If Fromm were to win the starting job, that could also be considered a best-case scenario. It certainly avoids the worst-case scenario.
Worst-case scenario: The worst-case scenario for Fromm would be taking limited backup snaps and burning the redshirt without gaining significant experience. This scenario is only likely to play out if Brice Ramsey is unavailable and something happens to Eason.
Florida QB Kadarius Toney
Best-case scenario: A 3-star athlete and early enrollee, Toney turned heads in UF’s spring game as a Wildcat quarterback. He scrambled away from pressure and threw a touchdown pass, and ended the game with an impressive quarterback keeper. Many expected Toney to provide a change of pace to QB Feleipe Franks, a pro-style pocket passer.
That was before, however, Malik Zaire got the green light to transfer in from Notre Dame. Zaire, a dual-threat quarterback, is likely to be the first- or second-string quarterback for the Gators this fall. With his running capabilities, Zaire may cut into Toney’s touches.
The best-case scenario for Toney would be that he holds on to Wildcat packages as a change of pace from Franks, the starter.

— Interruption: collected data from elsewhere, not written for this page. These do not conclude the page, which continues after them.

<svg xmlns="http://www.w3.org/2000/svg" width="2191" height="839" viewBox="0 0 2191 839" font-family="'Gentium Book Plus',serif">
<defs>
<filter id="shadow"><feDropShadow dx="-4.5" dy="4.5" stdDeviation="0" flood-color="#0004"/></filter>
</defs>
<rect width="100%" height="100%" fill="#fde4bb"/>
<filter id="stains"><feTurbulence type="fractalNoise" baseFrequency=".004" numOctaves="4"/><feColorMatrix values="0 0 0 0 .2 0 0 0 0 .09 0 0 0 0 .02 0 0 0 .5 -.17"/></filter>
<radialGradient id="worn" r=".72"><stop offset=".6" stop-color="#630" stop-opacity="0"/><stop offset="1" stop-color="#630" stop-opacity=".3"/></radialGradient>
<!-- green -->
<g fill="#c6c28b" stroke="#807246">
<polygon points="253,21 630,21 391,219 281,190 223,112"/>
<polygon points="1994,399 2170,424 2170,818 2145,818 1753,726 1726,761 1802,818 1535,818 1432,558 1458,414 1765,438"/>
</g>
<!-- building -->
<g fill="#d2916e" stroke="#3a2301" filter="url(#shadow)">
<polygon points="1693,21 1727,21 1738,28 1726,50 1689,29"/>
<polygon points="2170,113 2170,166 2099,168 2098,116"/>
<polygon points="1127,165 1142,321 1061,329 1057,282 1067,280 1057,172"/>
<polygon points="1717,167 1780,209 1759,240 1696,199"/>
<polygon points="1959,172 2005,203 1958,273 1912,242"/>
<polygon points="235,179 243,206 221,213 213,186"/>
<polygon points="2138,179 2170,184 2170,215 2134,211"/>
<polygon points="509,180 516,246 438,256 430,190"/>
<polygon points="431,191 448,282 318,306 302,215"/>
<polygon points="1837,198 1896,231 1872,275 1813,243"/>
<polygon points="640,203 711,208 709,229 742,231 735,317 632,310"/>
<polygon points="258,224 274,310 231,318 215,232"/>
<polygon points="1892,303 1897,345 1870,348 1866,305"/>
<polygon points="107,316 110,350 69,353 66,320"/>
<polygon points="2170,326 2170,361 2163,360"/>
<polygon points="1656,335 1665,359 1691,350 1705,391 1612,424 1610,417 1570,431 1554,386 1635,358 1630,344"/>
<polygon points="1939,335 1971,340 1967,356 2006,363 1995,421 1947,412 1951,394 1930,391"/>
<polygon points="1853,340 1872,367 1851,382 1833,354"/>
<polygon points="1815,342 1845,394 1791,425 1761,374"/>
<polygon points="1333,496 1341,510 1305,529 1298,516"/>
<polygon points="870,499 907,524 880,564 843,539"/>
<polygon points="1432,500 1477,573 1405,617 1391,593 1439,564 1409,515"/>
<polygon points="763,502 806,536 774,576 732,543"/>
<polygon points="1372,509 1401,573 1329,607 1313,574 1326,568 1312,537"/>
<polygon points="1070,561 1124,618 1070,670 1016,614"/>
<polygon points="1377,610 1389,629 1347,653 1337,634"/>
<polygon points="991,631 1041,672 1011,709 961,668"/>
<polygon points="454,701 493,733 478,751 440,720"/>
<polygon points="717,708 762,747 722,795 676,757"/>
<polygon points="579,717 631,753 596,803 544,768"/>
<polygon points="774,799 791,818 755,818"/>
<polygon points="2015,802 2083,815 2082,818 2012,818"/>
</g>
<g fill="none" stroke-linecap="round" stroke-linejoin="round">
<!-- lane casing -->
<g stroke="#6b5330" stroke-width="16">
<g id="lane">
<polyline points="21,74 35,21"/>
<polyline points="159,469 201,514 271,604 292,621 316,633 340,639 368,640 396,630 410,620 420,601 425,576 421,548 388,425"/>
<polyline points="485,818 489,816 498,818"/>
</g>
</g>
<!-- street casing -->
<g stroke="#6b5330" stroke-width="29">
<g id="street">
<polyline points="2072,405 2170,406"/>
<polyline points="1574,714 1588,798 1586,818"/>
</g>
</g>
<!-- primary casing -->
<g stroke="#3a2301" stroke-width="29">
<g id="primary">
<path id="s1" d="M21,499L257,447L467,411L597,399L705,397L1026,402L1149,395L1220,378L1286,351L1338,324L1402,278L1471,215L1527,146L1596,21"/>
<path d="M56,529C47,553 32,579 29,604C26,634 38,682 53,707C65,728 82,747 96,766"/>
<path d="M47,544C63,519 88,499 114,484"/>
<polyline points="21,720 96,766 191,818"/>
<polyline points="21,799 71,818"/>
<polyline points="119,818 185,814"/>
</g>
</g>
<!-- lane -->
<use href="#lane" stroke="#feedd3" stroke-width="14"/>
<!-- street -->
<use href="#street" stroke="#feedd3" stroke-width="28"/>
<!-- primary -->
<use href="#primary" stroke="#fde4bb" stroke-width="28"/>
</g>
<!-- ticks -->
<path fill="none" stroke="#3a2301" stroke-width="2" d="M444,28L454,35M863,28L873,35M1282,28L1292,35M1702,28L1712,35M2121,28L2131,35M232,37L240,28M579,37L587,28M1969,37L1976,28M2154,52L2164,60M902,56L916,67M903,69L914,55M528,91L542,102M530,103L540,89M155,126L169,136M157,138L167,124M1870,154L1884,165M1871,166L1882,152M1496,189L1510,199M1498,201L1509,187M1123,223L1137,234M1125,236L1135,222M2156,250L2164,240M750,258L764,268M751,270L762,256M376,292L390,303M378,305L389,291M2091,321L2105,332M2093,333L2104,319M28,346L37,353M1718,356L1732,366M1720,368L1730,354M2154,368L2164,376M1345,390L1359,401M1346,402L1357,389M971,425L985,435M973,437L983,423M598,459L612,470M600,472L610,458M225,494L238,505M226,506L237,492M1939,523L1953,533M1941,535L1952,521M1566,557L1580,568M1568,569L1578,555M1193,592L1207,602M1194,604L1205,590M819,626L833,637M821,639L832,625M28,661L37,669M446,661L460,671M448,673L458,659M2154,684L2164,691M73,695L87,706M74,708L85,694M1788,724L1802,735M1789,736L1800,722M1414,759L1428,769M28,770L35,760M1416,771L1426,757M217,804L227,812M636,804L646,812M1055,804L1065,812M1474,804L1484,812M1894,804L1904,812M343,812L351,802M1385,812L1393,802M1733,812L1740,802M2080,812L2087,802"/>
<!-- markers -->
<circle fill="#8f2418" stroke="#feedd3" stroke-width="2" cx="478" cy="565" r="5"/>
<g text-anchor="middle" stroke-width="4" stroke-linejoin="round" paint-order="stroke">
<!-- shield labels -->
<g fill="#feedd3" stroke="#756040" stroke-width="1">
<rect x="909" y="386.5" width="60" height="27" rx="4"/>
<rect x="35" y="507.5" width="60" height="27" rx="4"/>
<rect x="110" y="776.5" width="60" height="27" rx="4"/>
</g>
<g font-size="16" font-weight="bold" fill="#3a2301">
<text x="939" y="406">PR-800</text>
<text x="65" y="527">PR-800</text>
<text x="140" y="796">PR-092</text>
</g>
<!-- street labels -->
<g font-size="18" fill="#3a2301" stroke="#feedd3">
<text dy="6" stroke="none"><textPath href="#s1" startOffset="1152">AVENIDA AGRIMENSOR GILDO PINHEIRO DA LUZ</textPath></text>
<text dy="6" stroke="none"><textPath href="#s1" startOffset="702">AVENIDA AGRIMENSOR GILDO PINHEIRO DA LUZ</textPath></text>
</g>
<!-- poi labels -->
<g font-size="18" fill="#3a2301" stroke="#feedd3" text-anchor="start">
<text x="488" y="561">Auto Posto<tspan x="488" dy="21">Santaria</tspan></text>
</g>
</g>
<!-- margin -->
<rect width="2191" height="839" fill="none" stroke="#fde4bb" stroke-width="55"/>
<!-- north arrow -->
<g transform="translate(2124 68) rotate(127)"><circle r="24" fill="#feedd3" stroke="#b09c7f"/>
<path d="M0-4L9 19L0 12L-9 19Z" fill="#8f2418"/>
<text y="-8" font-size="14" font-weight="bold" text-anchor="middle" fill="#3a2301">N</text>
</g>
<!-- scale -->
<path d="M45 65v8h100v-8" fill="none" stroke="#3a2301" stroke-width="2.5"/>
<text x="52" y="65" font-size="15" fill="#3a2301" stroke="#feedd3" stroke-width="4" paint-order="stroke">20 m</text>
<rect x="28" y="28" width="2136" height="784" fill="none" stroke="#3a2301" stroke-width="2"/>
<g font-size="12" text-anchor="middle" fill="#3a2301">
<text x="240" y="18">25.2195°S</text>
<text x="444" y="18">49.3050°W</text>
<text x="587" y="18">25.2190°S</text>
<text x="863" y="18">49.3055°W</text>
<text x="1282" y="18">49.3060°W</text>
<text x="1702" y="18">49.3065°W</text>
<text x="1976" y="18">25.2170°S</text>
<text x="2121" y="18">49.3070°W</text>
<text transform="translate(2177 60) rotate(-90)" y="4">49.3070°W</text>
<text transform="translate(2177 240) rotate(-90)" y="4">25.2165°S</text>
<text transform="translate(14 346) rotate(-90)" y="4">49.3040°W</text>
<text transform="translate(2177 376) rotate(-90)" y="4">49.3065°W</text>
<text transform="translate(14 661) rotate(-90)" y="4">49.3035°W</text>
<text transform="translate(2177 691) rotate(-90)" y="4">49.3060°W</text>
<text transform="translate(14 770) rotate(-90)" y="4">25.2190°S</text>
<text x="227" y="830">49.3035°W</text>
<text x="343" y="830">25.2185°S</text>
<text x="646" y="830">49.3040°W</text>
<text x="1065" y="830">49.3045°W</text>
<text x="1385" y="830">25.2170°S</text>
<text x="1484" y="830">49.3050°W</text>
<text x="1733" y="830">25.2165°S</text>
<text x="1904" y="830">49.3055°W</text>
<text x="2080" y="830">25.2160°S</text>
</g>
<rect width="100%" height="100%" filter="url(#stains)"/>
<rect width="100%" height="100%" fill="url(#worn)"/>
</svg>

Worst-case scenario: If Zaire wins the job, Toney could get moved from quarterback, which would be a tough blow to someone who has worked at the position since January. While the coaches have made it known they want Toney to get touches, he would have a lot of catching up to do at running back or wide receiver.
Tennessee RB Ty Chandler
Best-case scenario: Chandler, a 4-star freshman, will have a chance to establish himself as the No. 2 running back to John Kelly. The best case scenario would be that he leapfrogs Kelly as the top ball-carrier on the team, but a solid showing as RB2 would be just fine in the eyes of many.
Worst-case scenario: Running backs are always getting recruited, and it’s an easy position at which to contribute as a freshman. If Chandler fails to make a name for himself this fall, running back recruits will see an opportunity for early playing time at Tennessee. The worst-case scenario for Chandler is that a forgettable freshman season leads to UT signing an elite running back in 2018.
Kentucky WR Lynn Bowden
Best-case scenario: An athlete as a recruit, Bowden can line up at multiple positions and he just might this fall for Kentucky. With his impressive speed, the 4-star recruit could contribute at wide receiver, running back and even quarterback. Ideally, Mark Stoops and Eddie Gran creatively use Bowden as a slot receiver and Wildcat quarterback.
Worst-case scenario: It seems far-fetched, to be honest, but there’s always the possibility of trying to ask too much of a freshman. If he’s getting reps at three positions, one might wonder if that takes away from his chance of becoming truly great at any one spot.